Study reveals first genetic links in ME and Chronic Fatigue Syndrome

A new study has provided the first detailed genetic insights into the pathophysiological mechanisms underpinning Myalgic Encephalomyelitis/Chronic Fatigue Syndrome (ME/CFS).  

This is the first time that replicable genetic findings have been reported in over 30 years of study into the disease, potentially offering new approaches for better diagnosis and treatment of patients. 

The results were presented at the ME Genetics Research Summit organised by ME charity, Action for ME and the MRC Human Genetics Unit, University of Edinburgh.  

The study also identified similarities with genes that are believed to be associated with multiple sclerosis (MS) and long Covid.

Disease architecture diagram
Disease architecture diagram demonstrating 15 groups of SNPs that make up the structure of ME/CFS patient sub-populations identified by the PrecisionLife study. Each circle represents a disease-associated SNP genotype, edges represent their co-association in patients in disease signature(s), and colours represent distinct patient sub-populations. On the right: the same disease architecture view coloured to show the critical SNPs associated with each community.
Copyright: PrecisionLife

Using the PrecisionLife platform the study identified 14 novel genetic associations with ME/CFS from the UK Biobank cohort. Specifically, the combinatorial analysis revealed 199 single nucleotide polymorphisms (SNPs) that were significantly associated with 91% of the cases in the ME/CFS population.  

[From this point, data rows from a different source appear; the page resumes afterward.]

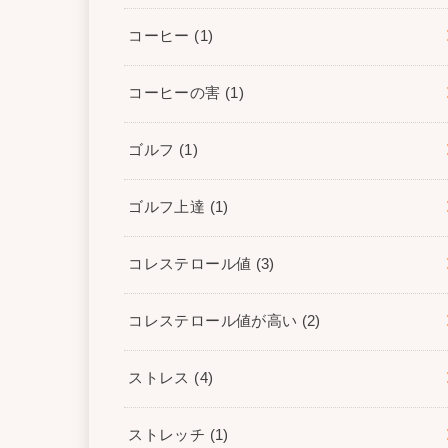
コーヒー
(1)
コーヒーの害
(1)
ゴルフ
(1)
ゴルフ上達
(1)
コレステロール値
(3)
コレステロール値が高い
(2)
ストレス
(4)
ストレッチ
(1)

Hope for first therapeutic options 

ME/CFS is a debilitating chronic disease affecting around 17 million people worldwide, which presents with diverse

symptoms including post-exertional malaise, chronic pain, and cognitive impairment. There are currently no approved disease modifying therapies for ME/CFS. 

Sonya Chowdhury, Chief Executive, Action for ME, said: For too long, people with ME/CFS have struggled to get their condition diagnosed, understood, and acknowledged. These are exciting findings from PrecisionLife that may be used to develop diagnostic biomarkers and discover novel drug targets and precision repositioning opportunities in the future. If successful, these could be used to create the first therapeutic options for this debilitating disease.”

Similarities to long Covid

MS and ME/CFS patients share a number of similar symptoms and there is increasing evidence that many long Covid patients also share these symptoms.

The company is analysing long Covid-19 and MS populations to identify shared genes and biological mechanisms.

Preliminary findings have indicated that three of the genes identified in the ME/CFS study are also significant in the long Covid patient group. 

PrecisionLife hopes to replicate and extend these results with combinatorial analysis of the DecodeME study, the largest genetic ME/CFS study, with over 20,000 participants.